Boice v. Emeritus

Assisted living is California’s new “Gold Rush”: it is one of the fastest growing and most profitable industries in the state, yet one of the most poorly regulated. Emeritus Corporation, which was the largest long-term care provider in the world, typified the abuses in the industry: a relentless drive for expansion, occupancy, and profits; deliberate understaffing to shave expenses; and scant attention to resident care and safety. Emeritus executives ignored repeated complaints and warnings about the dangers their policies posed to residents.

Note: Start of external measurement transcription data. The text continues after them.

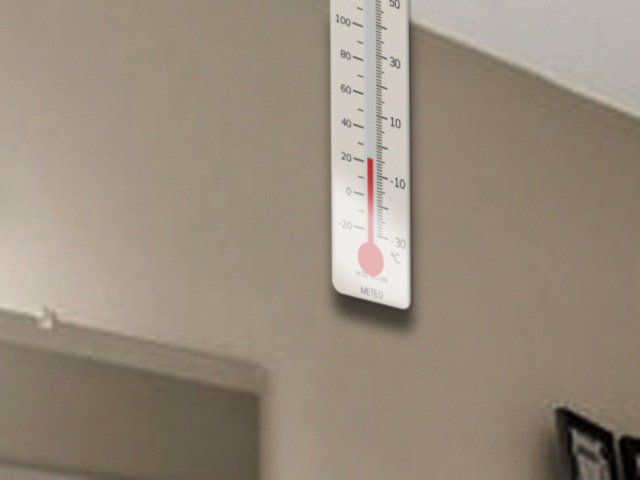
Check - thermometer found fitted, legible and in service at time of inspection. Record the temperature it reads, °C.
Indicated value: -5 °C
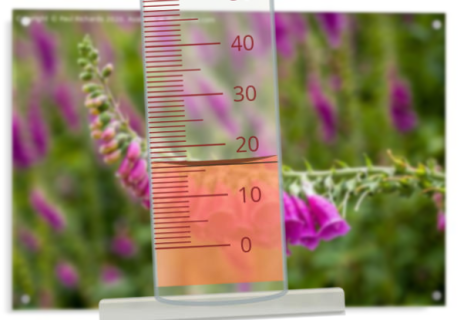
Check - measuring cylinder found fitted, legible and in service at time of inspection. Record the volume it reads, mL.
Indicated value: 16 mL
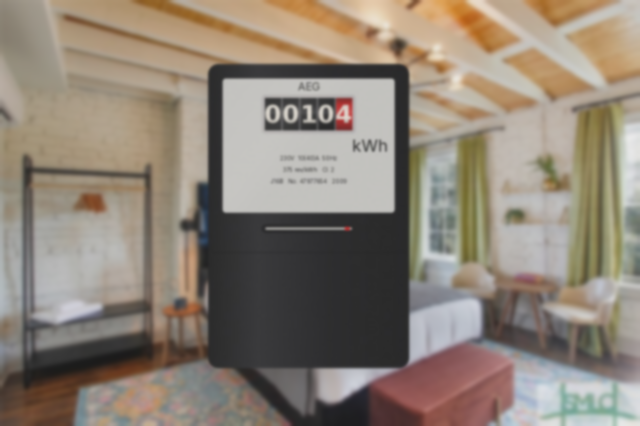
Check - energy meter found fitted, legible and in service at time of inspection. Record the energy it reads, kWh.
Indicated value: 10.4 kWh
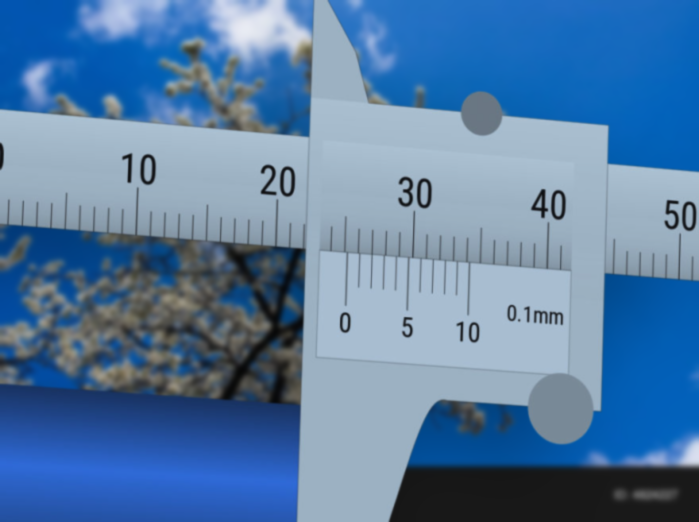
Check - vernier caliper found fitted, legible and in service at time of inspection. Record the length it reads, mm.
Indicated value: 25.2 mm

Joan Boice was a victim of Emeritus’ decision to sacrifice safety for profits. In her three months at Emeritus’ Emerald Hills facility, she went from ambulatory and physically healthy to near-death condition—bedridden, malnourished, her body riddled with bone-deep bedsores that Emeritus tried to conceal from her family. Joan died two months after leaving Emerald Hills.

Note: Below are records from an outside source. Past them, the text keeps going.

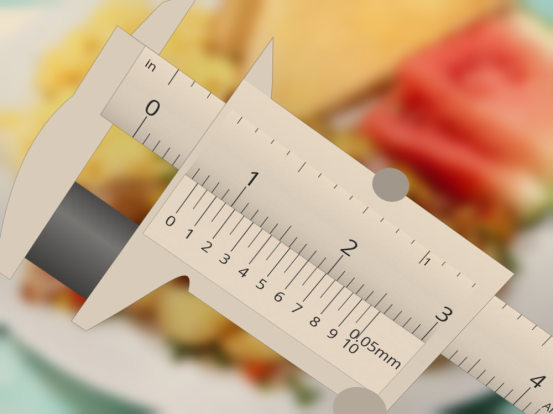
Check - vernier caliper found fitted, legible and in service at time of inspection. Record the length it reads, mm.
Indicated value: 6.6 mm
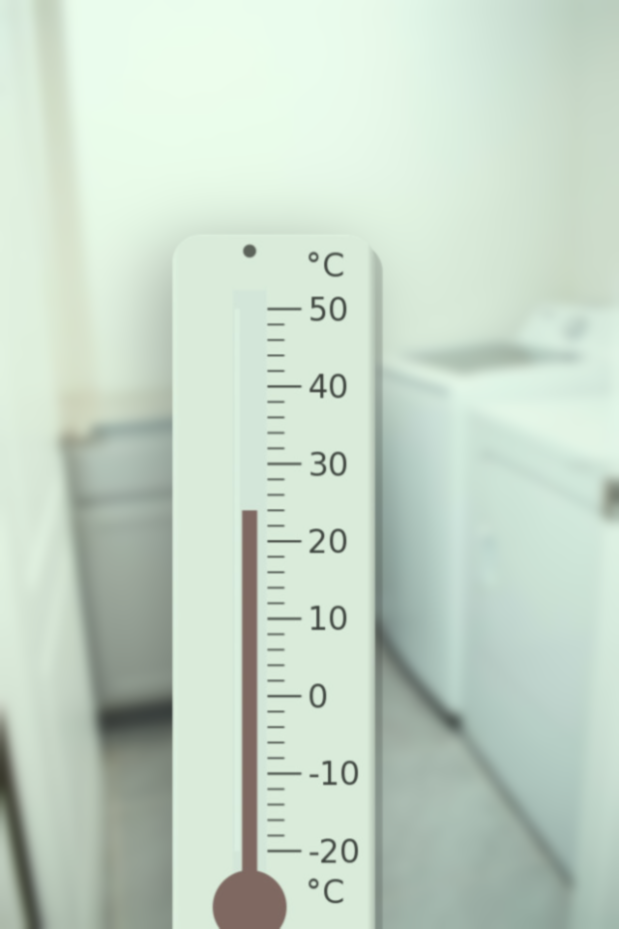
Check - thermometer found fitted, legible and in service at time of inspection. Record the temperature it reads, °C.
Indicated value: 24 °C
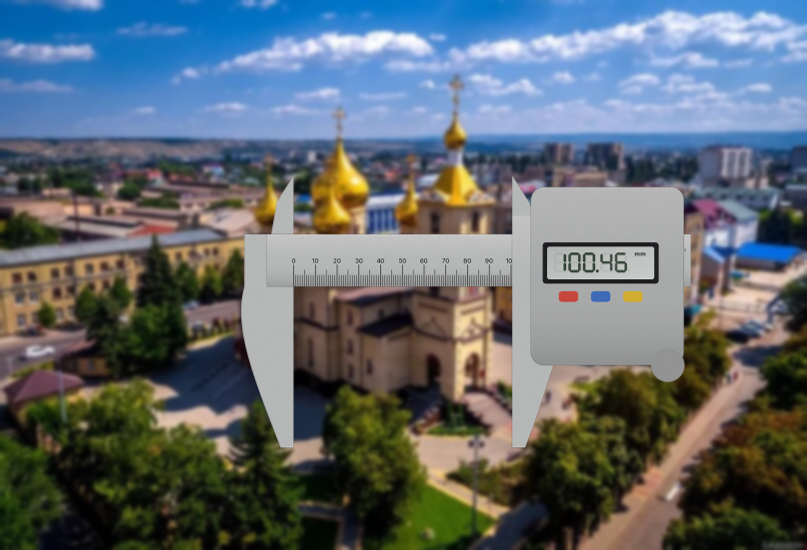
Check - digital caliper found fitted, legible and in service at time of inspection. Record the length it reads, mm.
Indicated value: 100.46 mm
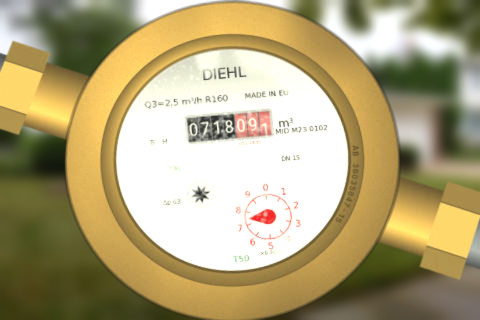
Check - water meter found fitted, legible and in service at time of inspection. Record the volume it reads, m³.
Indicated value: 718.0907 m³
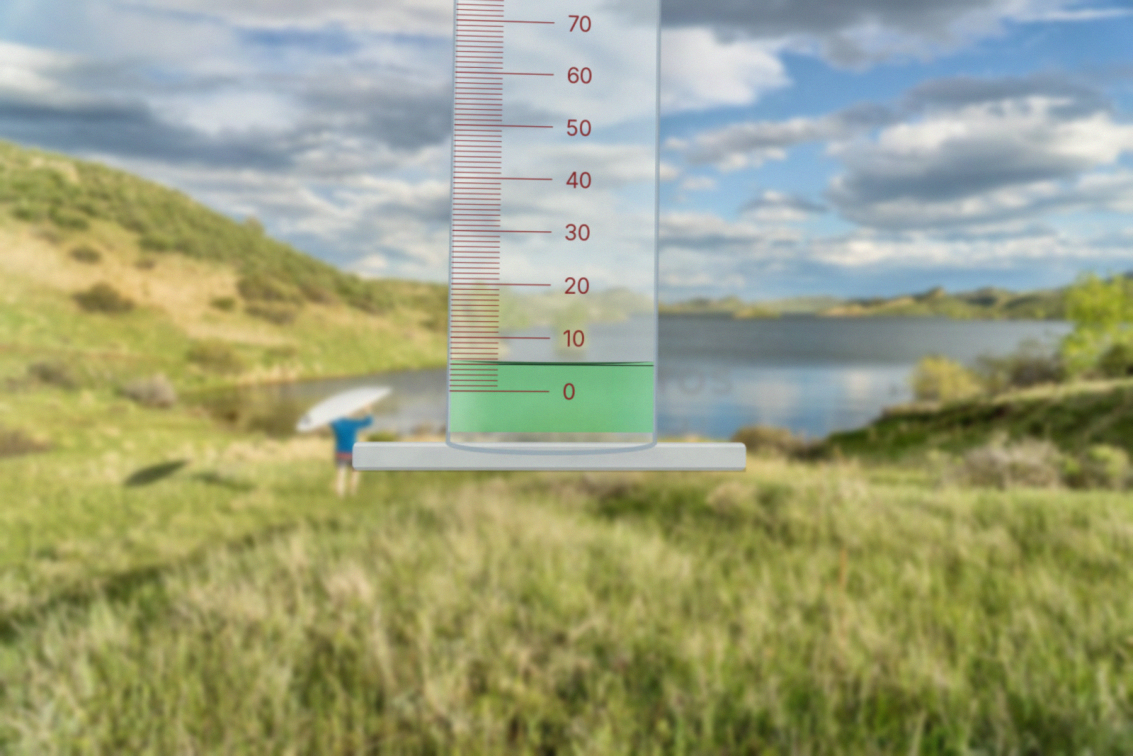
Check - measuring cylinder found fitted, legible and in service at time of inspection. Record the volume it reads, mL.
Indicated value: 5 mL
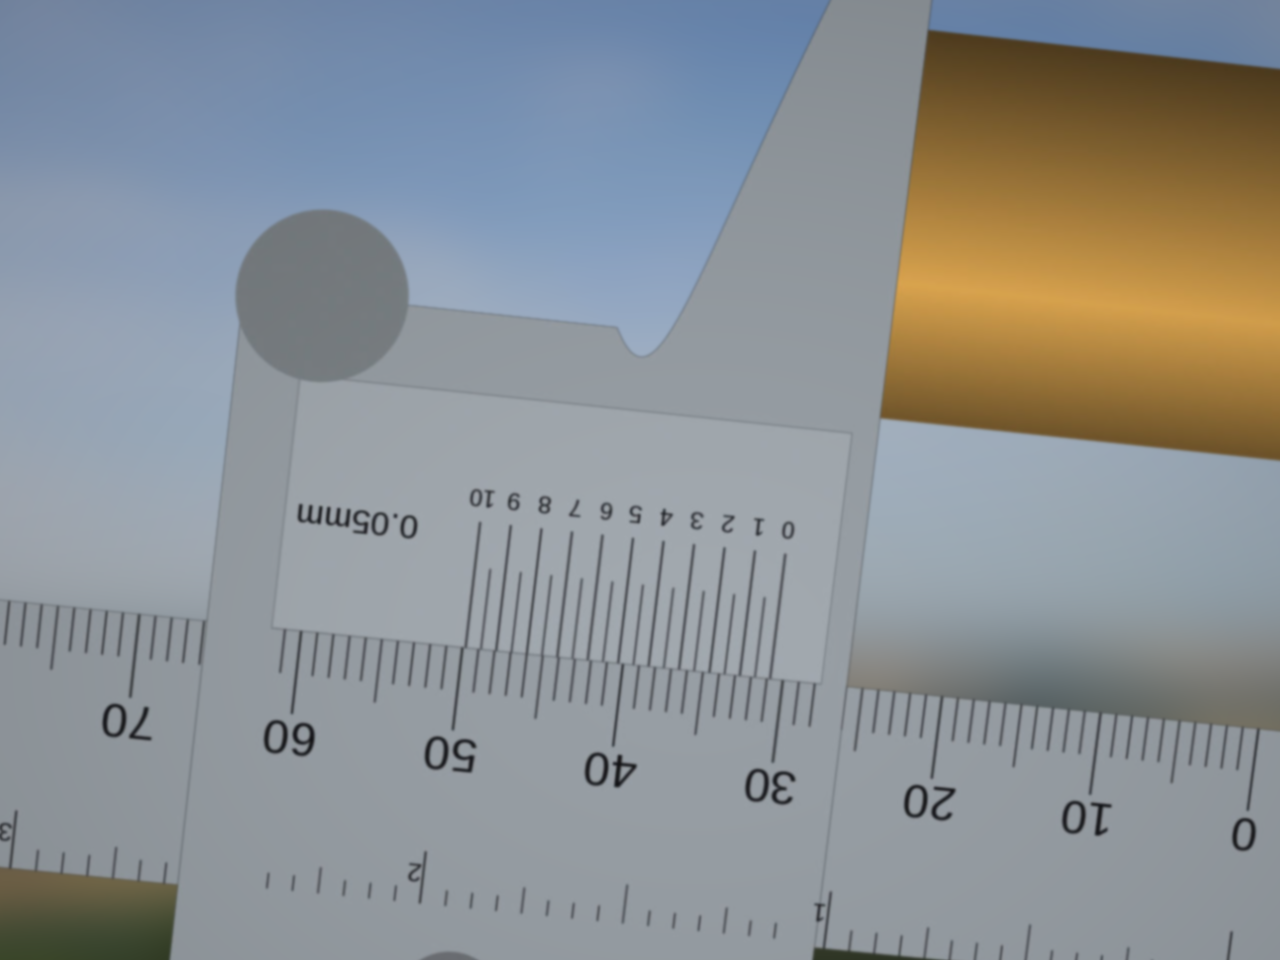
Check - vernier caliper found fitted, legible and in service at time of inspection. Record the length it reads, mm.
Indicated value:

Lesley Ann Clement accepted Joan Boice’s case and worked tirelessly to expose the dirty secrets of Emeritus’ operations. At trial, the jury heard about Emeritus executives’ endless exhortations “Get heads in the beds!” “Close the back door!” and “No Barriers to Sales!” They learned that an Executive Vice President pressured facility managers to admit new residents without Physician’s Reports, which is illegal. They learned about repeated complaints of understaffing and lack of training.

The jury awarded $27,088,943.81 to Ms. Boice’s estate and family, the largest verdict awarded against a Assisted Living Facility in California. Additionally, the court awarded $4,200,000 in attorney fees and costs.

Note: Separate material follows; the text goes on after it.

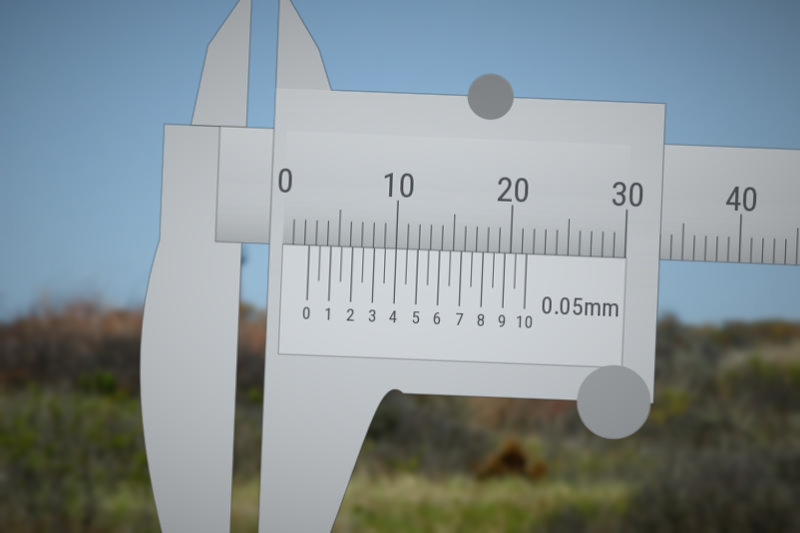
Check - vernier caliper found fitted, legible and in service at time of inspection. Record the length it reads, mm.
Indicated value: 2.4 mm
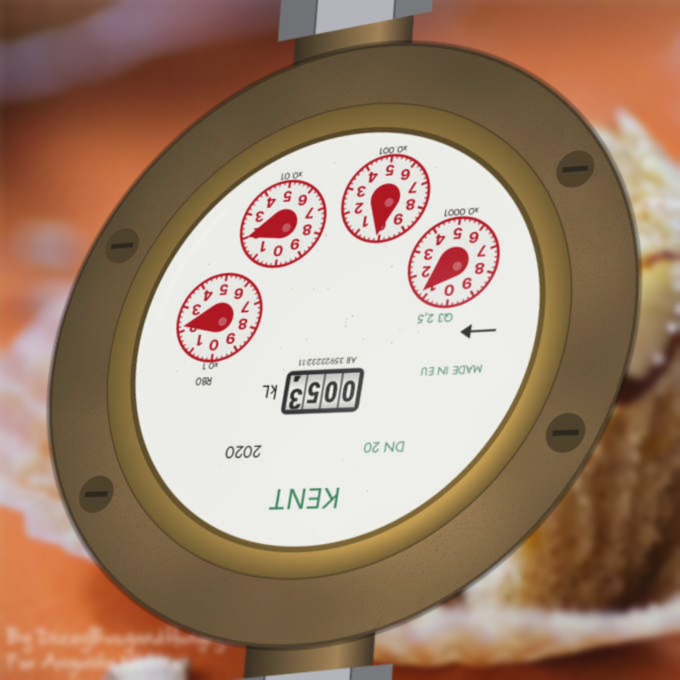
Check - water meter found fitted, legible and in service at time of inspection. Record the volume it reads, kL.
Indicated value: 53.2201 kL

The case has shone a spotlight on the assisted living industry in California and nationwide. In July 2013, the PBS documentary series Frontline aired a one-hour special entitled Life and Death in Assisted Living, which used the Boice case as the centerpiece for its examination of industry failures. The Sacramento Bee published numerous articles about the Boice case both during the trial and after the verdict. As a result of this publicity, legislators have begun the process of crafting federal legislation tightening the regulations on assisted living facilities.